A nuclear power station is built around a tiny little reaction reaction that happens as atoms are split apart. This tiny process is contained in several protective layers that are built to protect the outside environment from radiation emitted from the process and the breakdown. When the earthquake hit Japan last week, these protective measures were compromised, prompting evacuations and helicopter water dumps. We’ve put together a list of links to help you understand what’s going at Tokyo Electric Power’s Fukushima Daiichi nuclear plant and what experts are saying about the threat.
First, an overview. See the Washington Post’s explainer, Japan’s nuclear emergency, for excellent graphics and explanation of what’s being compromised in the reactors and what could happen.
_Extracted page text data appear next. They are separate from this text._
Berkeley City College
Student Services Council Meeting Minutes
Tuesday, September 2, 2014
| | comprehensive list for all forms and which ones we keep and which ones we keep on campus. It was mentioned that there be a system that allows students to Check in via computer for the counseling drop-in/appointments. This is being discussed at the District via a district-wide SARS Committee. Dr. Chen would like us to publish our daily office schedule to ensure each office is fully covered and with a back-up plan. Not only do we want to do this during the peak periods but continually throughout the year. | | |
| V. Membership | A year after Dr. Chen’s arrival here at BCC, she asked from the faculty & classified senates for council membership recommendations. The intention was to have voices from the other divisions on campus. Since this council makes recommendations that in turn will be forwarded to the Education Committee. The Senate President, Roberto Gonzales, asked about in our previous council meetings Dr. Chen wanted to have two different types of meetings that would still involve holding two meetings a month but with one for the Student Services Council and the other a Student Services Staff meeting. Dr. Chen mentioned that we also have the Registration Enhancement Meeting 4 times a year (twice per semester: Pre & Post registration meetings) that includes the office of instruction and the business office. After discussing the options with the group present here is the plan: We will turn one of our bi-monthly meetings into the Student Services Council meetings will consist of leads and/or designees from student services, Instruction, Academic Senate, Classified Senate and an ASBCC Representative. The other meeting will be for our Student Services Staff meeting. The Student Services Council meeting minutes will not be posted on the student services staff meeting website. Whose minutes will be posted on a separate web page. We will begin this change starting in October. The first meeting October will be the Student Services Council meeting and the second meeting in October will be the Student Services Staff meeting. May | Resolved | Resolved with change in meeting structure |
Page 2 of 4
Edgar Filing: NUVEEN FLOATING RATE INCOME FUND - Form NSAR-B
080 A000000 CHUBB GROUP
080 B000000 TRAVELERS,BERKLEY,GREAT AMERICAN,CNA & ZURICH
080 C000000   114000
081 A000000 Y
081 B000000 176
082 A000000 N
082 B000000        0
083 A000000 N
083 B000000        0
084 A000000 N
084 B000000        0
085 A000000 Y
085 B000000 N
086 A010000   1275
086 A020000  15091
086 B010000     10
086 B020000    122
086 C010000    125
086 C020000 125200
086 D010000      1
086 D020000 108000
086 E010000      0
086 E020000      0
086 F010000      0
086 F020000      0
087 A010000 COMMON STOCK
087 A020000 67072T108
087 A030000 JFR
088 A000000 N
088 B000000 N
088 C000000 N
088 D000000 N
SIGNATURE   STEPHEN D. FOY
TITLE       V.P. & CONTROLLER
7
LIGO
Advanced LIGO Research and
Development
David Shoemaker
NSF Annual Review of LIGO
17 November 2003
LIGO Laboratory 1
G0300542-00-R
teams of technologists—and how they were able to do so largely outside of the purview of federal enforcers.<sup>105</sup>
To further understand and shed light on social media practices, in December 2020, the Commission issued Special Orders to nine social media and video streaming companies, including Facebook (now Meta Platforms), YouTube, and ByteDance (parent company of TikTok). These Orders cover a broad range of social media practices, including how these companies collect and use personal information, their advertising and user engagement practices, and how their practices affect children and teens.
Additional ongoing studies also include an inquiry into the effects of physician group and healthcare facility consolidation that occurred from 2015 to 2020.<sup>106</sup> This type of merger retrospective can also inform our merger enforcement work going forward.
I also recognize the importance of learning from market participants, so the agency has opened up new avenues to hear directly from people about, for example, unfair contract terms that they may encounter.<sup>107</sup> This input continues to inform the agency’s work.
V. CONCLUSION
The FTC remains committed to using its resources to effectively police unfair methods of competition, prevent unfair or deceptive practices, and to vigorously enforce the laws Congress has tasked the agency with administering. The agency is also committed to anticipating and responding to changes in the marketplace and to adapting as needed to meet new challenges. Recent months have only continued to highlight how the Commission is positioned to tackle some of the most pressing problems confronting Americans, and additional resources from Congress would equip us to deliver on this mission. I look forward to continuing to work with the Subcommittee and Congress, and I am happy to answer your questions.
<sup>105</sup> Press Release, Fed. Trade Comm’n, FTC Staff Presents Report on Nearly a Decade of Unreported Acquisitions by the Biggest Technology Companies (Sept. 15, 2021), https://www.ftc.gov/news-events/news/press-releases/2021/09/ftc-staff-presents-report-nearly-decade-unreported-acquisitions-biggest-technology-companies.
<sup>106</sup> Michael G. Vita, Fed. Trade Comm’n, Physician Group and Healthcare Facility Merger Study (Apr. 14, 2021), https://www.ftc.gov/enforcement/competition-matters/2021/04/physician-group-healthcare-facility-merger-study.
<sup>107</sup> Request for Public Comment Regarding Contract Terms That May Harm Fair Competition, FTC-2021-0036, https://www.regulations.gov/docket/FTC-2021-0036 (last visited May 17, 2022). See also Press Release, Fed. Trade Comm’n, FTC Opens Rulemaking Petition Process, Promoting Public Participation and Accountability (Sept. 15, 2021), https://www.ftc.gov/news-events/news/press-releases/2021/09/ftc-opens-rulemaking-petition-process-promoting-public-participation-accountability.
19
Tech magazine IEEE Spectrum has a detailed explanation of how Japan’s nuclear plant was built and what went wrong, including a detailed timeline of events. World Nuclear News covers the engineering challenges workers faced post-earthquake and through this crisis.
Learn about the containment mechanisms and the impacts of containment failure at Union of Concerned Scientists.
The health risks of radiation poisoning can be fatal at high levels. The Health Physics Society is tracking news and reports regarding health impacts on their Facebook page.
Computer models show that radiation can hit the US, and the EPA is closely monitoring radiation levels in the US. The New York Times has been tracking radiation levels in Japan.
We will update this post as more resources become available.